People power brings Hope
Published: March 21, 2005
It’s 10 years since Hope House children’s respite hospice opened in Shropshire. Here, SHIRLEY TART looks back at the story.
Not only did the dream come true, but it changed lives beyond recognition. Hundreds of families with a life-limited child who before Hope House had little support, can look back down the years and measure the difference.
Many in that time have lost their beloved children - more than 120 have died over the 10 years. But they know that even if just for a short time, Hope House gave them and theirs the best quality, the most support, the space to laugh, relax, to be themselves, to really enjoy each other.
And families find that same experience day by day, year by year.
It now costs a scary £3.5 million a year to run Hope House and its year-old sister children’s hospice, Ty Gobaith in North Wales.
What that money buys, is priceless. And most of it comes from us, from you and me, ordinary people determined that this unparalleled work continues. Government input is derisory. People power is awesome.

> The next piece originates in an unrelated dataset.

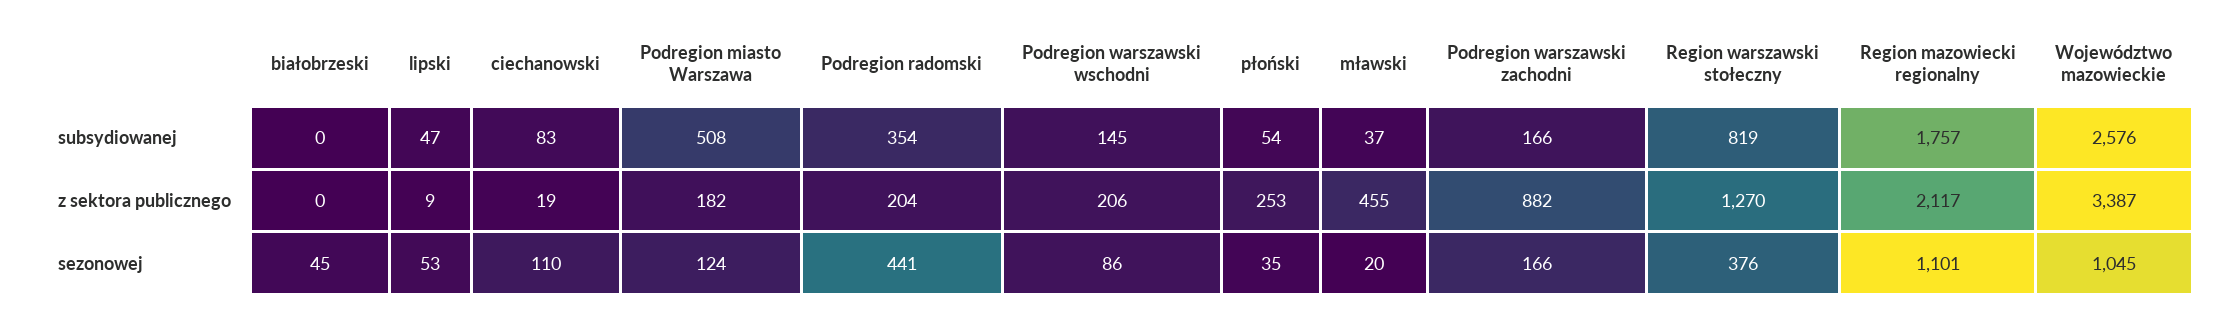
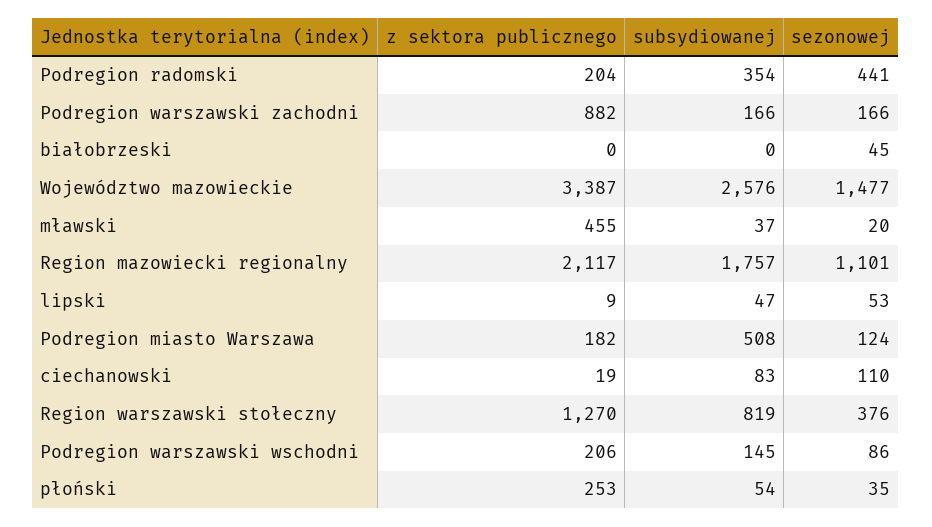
Województwo mazowieckie, sezonowej: 1045 -> 1477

The hospice’s first £3 million to build and run Hope House was raised against so many odds and more than 12 years ago the Shropshire Star willingly headed up a major campaign which brought cash rolling in. The remarkable folk of Shropshire, Mid Wales and Cheshire, have never stopped money-raising since.
The children’s respite hospice at Morda is named for baby Hope Peachey, the second daughter Caroline and Roger Peachey, then of Bayston Hill, had lost within a painfully short time. It could have had no better name.
I have been privileged to be a patron since those early days. And as Hope House marks its 10th birthday this October, today they unveiled plans for the year - along with a major campaign to improve and maintain this haven which has such a special place in all our hearts and now so much part of local life.
Chairman for that 10 years, Barbara Evans recalls the miles the faithful few trekked in the early 1990s, themselves hardly daring to believe it might really happen. They talked to groups, clubs, churches - anybody who would listen, to share the vision, to build the dream.
Barbara says: “Right across Shropshire and North Wales, no matter where we were, there would always be somebody who would not say anything during the meeting.
“Then afterwards, they would come up and start to talk, often not easily, and we’d find they had a child with a severe disability who was life-limited. Or that they had already lost a child with the sort of condition where a children’s hospice could have given them such support.
“It was very special for us then. Because what they were saying was ‘You can’t deliver what we want quickly enough.’
“There was a helplessness that we couldn’t do anything then to help, and a second helplessness and fear about whether we could do it at all.”
Fired by that need and those often unspoken pleas, Barbara and the team pushed on and made sure it did happen, that the fears of those who needed this hospice most, were laid to rest.
Today Shrewsbury mum Sharon Barratt talked movingly of what Hope House has done for her family. Her daughter Stacie was five when the hospice opened and she has been a regular visitor over all these 10 years.
Now aged 15, Stacie is deeply loved but as with so many of these very special children, needs round-the-clock care. That means constant watch for Sharon, helped by partner Dave, her 17-year-old son and his boy who is 15.
Of course families cope. But years of high dependency care where a mum becomes medical expert as well as the most loving carer, takes its toll.
Hope House has meant that Sharon has felt very comfortable leaving Stacie for a week while she did things like sleeping, deciding what time to go to bed and get up. Daily routines which we take for granted but which so many never can.
She says: “We love Stacie dearly but caring for her can be exhausting which is why Hope House has been an essential part of our lives during the last 10 years.
“Stacie became poorly when she was eight-months old and was diagnosed with epilepsy but despite so many tests at different hospitals we have never been given a name for her condition. We only know it is progressive.”
Now, Stacie is blind, fed by tube, totally confined to her wheelchair and Sharon simply does not know what she would do without Hope House and its 24-hour, one-to-one care for her beloved daughter.
She says: “Leaving a child is never easy but I trust Hope House completely and know the care Stacie receives is the very best. As her condition progresses, I know I’ll need it more and can’t say how grateful we are to all those who help keep it going.”
For the next 10 years and for all the years beyond that, please don’t let them down.